Another online repository of statistical resources is the site maintained by Michael Friendly at York University. The site offers a variety of links to resources for a variety of software, tutorials for specific analyses, and sections of links for statistical societies, associations, and academic departments; as well as links to support more general computing resources (e.g., using Unix). A similar site listing various statistical resources on the web is maintained by Clay Helberg.
Statsoft, the company behind the statistical software Statistica, also offers web surfers a textbook covering a variety of statistical topics. The Statsoft site covers topics ranging from elementary concepts, basic statistics, ANOVA/MANOVA to multivariate topics such as principle components and factor analysis, multidimensional scaling, and structural equation modeling. Unlike Statnotes, mentioned above, the Statsoft site does not offer software output or interpretation (although graphs and tables are often used). However, one handy feature of the Statsoft site is the interactive glossary; each hyperlinked word sends the users to the definition/entry for that word in the glossary. The Statsoft textbook is also available in printed form for $80 plus shipping.

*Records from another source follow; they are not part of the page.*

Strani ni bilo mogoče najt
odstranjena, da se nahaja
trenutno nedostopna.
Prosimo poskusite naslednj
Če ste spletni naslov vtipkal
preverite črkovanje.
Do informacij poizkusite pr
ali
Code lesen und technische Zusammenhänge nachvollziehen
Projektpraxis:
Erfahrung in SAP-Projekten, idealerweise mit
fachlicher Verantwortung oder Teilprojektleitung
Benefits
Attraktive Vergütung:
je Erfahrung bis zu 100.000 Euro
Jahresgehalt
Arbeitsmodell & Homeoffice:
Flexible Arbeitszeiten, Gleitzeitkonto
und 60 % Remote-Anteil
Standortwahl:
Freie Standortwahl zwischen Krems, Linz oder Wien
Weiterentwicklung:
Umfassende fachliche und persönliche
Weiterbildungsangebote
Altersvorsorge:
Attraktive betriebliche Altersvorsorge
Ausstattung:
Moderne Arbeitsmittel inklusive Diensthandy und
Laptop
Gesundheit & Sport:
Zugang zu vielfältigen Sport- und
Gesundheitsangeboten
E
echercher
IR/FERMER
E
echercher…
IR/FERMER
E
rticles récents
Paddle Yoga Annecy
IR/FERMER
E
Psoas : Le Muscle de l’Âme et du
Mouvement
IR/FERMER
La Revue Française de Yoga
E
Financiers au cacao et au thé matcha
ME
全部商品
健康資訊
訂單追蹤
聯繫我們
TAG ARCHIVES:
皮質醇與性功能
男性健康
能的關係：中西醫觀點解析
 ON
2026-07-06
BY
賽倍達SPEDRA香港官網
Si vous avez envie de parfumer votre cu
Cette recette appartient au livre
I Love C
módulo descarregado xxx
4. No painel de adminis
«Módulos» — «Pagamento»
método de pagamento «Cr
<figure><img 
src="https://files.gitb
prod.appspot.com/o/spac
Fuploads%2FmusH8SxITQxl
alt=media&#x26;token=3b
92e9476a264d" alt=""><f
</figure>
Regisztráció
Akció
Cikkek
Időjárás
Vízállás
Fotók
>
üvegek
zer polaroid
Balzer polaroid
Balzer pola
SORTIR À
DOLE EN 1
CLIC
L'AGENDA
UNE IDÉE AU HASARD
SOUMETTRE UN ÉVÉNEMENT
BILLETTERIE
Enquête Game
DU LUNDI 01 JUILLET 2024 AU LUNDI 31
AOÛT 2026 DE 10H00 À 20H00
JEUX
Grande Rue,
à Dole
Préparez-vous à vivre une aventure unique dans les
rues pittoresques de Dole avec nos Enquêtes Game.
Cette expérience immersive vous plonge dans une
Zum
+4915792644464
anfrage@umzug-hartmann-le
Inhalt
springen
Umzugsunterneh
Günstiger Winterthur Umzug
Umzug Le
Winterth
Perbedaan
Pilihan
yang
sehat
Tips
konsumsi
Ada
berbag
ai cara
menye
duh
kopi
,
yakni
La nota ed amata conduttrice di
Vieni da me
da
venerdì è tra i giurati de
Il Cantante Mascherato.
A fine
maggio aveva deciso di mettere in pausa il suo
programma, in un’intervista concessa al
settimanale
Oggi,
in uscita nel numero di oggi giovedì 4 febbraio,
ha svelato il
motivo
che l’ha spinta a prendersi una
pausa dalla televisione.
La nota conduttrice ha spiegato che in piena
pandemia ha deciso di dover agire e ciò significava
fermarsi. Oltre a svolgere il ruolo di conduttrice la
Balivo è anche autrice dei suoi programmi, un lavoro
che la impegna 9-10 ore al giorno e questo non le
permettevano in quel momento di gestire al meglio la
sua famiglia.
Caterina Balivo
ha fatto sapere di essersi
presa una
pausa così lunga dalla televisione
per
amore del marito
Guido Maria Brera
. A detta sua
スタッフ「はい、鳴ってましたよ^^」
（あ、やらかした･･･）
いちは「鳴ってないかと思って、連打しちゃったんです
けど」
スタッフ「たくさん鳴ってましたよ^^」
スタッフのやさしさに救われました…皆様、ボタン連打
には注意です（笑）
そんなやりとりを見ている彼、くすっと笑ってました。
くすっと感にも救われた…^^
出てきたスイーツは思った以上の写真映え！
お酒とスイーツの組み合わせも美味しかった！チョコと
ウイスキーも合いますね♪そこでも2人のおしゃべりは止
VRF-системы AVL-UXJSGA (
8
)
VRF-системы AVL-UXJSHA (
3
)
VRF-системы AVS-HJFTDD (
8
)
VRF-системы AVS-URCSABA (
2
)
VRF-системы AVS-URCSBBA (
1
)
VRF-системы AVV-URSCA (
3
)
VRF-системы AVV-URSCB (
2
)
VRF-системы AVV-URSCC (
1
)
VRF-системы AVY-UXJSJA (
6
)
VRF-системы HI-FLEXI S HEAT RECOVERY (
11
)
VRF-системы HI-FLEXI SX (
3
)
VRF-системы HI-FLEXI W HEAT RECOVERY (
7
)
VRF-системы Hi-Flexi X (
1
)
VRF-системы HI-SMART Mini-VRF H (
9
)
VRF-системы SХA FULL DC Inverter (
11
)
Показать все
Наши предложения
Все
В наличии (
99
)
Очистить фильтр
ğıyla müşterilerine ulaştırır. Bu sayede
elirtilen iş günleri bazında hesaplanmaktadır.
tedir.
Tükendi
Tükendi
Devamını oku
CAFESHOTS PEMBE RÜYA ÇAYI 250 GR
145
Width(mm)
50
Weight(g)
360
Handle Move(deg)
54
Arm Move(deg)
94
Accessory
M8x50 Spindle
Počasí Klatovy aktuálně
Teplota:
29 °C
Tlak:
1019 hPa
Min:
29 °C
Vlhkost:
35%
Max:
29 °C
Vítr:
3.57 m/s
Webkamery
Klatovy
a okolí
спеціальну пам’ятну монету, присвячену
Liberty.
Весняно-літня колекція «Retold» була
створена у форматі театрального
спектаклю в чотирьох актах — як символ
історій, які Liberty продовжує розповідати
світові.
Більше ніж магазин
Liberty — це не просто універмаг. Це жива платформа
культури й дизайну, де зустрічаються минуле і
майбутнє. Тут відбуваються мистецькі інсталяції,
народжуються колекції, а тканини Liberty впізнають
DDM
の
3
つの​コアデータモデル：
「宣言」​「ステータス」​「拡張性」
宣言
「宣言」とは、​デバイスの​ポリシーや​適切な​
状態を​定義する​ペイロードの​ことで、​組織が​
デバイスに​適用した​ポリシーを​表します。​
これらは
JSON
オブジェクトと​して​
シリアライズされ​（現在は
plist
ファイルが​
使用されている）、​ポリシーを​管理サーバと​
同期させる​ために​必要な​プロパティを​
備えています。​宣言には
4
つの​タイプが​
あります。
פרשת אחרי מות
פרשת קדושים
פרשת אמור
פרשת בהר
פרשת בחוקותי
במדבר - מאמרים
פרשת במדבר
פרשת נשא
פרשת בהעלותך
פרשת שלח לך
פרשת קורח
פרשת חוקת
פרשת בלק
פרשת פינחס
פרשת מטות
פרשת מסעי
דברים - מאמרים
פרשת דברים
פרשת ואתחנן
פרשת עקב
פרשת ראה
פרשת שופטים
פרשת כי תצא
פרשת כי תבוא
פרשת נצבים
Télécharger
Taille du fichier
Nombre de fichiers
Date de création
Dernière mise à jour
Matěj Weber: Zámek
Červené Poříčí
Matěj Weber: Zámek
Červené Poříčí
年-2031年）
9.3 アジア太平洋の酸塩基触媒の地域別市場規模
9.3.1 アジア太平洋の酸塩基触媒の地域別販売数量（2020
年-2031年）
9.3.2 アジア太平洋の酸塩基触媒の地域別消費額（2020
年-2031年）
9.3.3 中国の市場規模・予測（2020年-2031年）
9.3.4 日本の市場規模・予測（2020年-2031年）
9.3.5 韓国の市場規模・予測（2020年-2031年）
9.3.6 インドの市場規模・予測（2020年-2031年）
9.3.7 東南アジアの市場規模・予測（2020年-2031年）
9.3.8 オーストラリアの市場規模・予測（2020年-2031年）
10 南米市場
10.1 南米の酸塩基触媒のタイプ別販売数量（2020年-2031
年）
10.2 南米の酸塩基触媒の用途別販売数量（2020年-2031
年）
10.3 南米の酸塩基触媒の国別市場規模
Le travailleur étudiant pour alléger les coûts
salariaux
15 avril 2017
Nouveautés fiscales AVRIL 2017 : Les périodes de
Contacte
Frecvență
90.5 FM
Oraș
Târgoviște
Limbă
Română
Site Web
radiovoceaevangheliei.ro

Miscellaneous Other Resources
Another resource option for members of the UNT community, which is often overlooked, is the UNT library system. The library’s general catalog contains a monumental collection of resources, from textbooks being used in current courses to books which focus on the statistical analyses used in particular fields and authoritative books devoted to specific types of analysis (e.g., searching “logistic regression” yielded 66 returns). Furthermore, the electronic resources offer access to thousands of periodicals (i.e. journals) from a variety of databases (e.g. EBSCOHost, Medline, ERIC, LexisNexis, & JSTOR). One of the most frequently used databases by R&SS staff is the JSTOR database, which contains many of the most prominent methodological and statistical journals – with almost all articles available (through the UNT portal) in full text (i.e. Adobe.pdf format). Another commonly used resource is the Journal of Statistical Software, which contains articles on a variety of statistical computing applications/software, as well as articles covering statistical methods. One more often consulted resource is the little green books which are actually a series published by Sage. The Quantitative Applications in the Social Sciences series are a collection of thin, soft covered, books; each dealing with a specific research or statistical topic. The UNT library carries approximately 145 of the series’ editions and the R&SS staff has collected most of the series as well. There are approximately 170 books in the series and a typical researcher would be hard pressed not to find something of value among them. Of course, there are more general resources, such as Google, Scholarpedia, Wikipedia, and even Youtube; all of which can be useful.